O foguete sul-coreano HANBIT-Nano explodiu durante tentativa de lançamento na noite desta segunda-feira, 22 de dezembro, no Centro de Lançamento de Alcântara (CLA), no Maranhão. Segundo a Força Aérea Brasileira, o veículo apresentou uma anomalia logo após deixar a plataforma e colidiu com o solo. Equipes da FAB e do Corpo de Bombeiros foram acionadas para análise dos destroços. A informação foi divulgada pelo site g1.
O lançamento tinha como objetivo realizar o primeiro envio de um foguete orbital ao espaço a partir de território brasileiro. Após a decolagem, uma nuvem de fogo se formou ao redor do veículo, indicando a falha durante o voo inicial.
Em nota oficial, a Força Aérea Brasileira informou que o foguete iniciou a trajetória conforme o planejamento, mas apresentou uma anomalia que resultou na colisão com o solo. De acordo com a FAB, todas as ações de segurança, rastreamento e coleta de dados ocorreram dentro dos parâmetros internacionais do setor espacial.
Equipes da FAB e do Corpo de Bombeiros do Centro de Lançamento de Alcântara foram enviadas ao local para avaliar os destroços e a área de impacto. Não houve registro de feridos.

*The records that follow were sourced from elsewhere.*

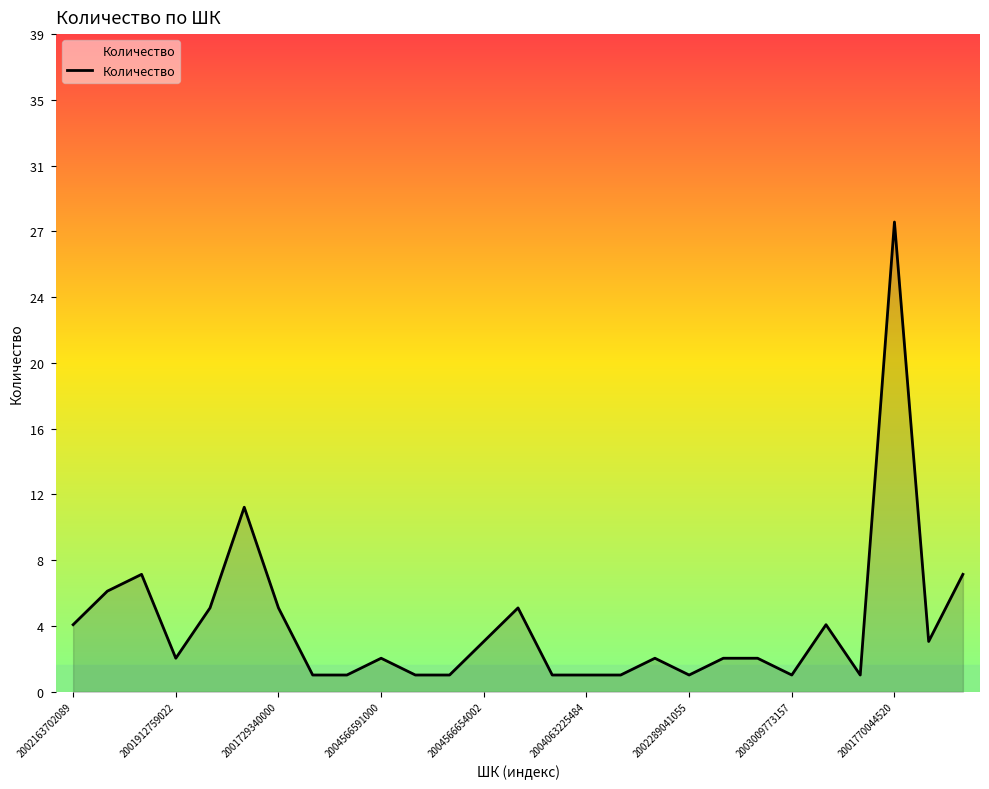

At which category does the chart reach its minimum across all series?

2003009773157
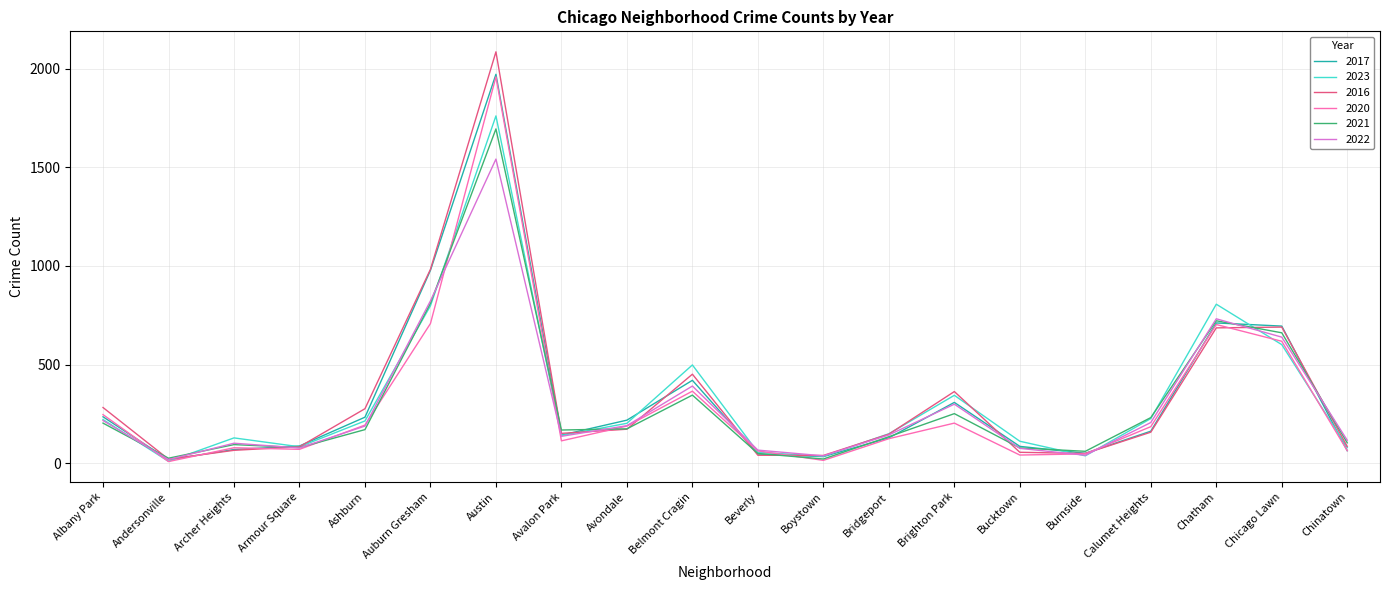

What is the spread (max minus min) of values at Beverly?

26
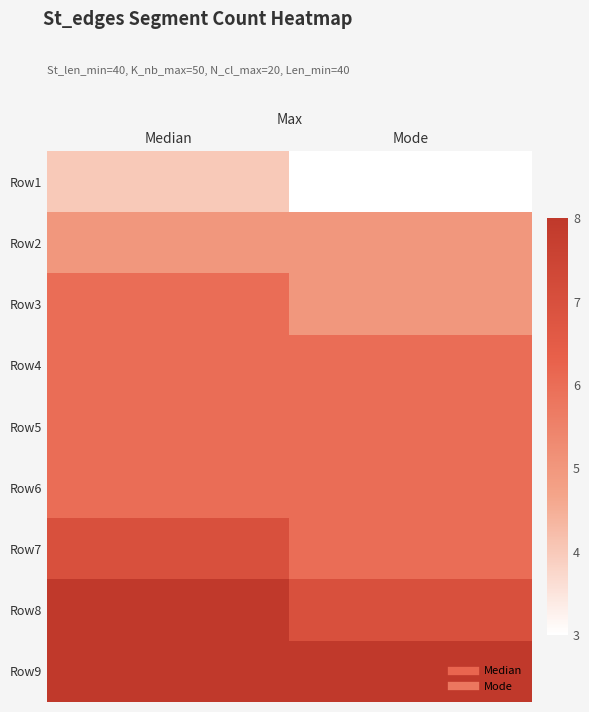

How many data points does each series have?

2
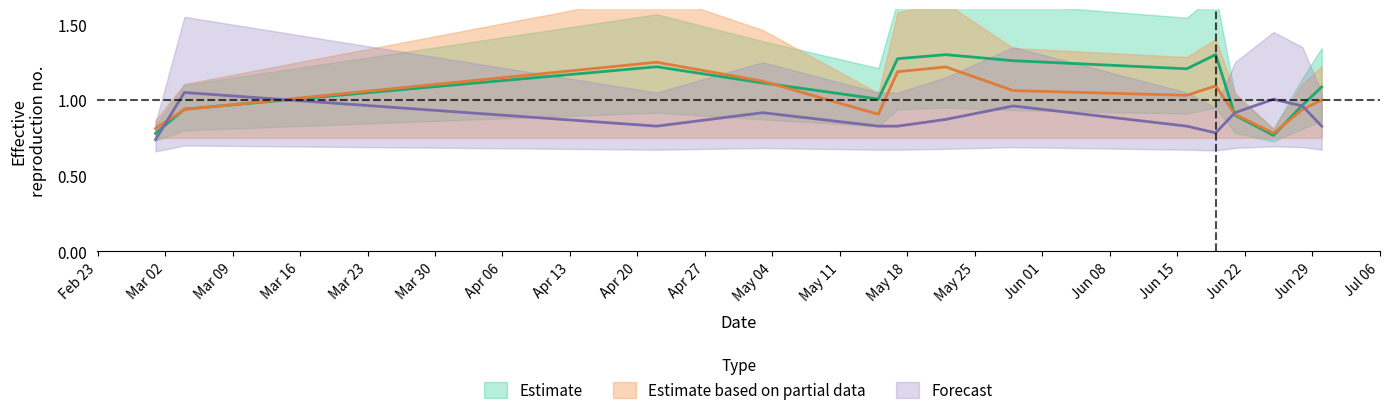

Reading left to right, transcribe all the data shown in this chart.

PC: 0.8	0.9	1.2	1.1	1.0	1.3	1.3	1.3	1.2	1.3	0.9	0.8	1.0	1.1
K: 0.8	0.9	1.2	1.1	0.9	1.2	1.2	1.1	1.0	1.1	0.9	0.8	0.9	1.0
I0: 0.7	1.1	0.8	0.9	0.8	0.8	0.9	1.0	0.8	0.8	0.9	1.0	1.0	0.8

Falhas em lançamentos são consideradas comuns em voos de novos veículos espaciais. A operação marcou uma parceria inédita entre o Brasil e uma empresa privada internacional para lançamentos orbitais. A última tentativa brasileira de colocar um foguete em órbita ocorreu em 1999. Em 2003, um acidente no CLA resultou na morte de 21 pessoas e interrompeu as atividades por vários anos.
O que é o HANBIT-Nano
O HANBIT-Nano é um veículo lançador orbital de dois estágios, projetado para colocar até 90 quilos de carga útil em órbita a cerca de 500 quilômetros de altitude. O foguete possui 21,8 metros de altura, 1,4 metro de diâmetro e integra uma nova geração de lançadores de pequeno porte voltados a missões mais ágeis e de menor custo.
Adiamentos
A tentativa desta segunda-feira ocorreu após três adiamentos anunciados pela FAB. O lançamento, inicialmente previsto para 22 de novembro, foi adiado após falhas intermitentes identificadas em testes de aviônicos. A segunda remarcação ocorreu de 17 para 19 de dezembro, devido à substituição de um componente do sistema de alimentação do oxidante. Um novo adiamento foi feito após a detecção de funcionamento anormal em uma válvula do tanque de metano líquido do segundo estágio.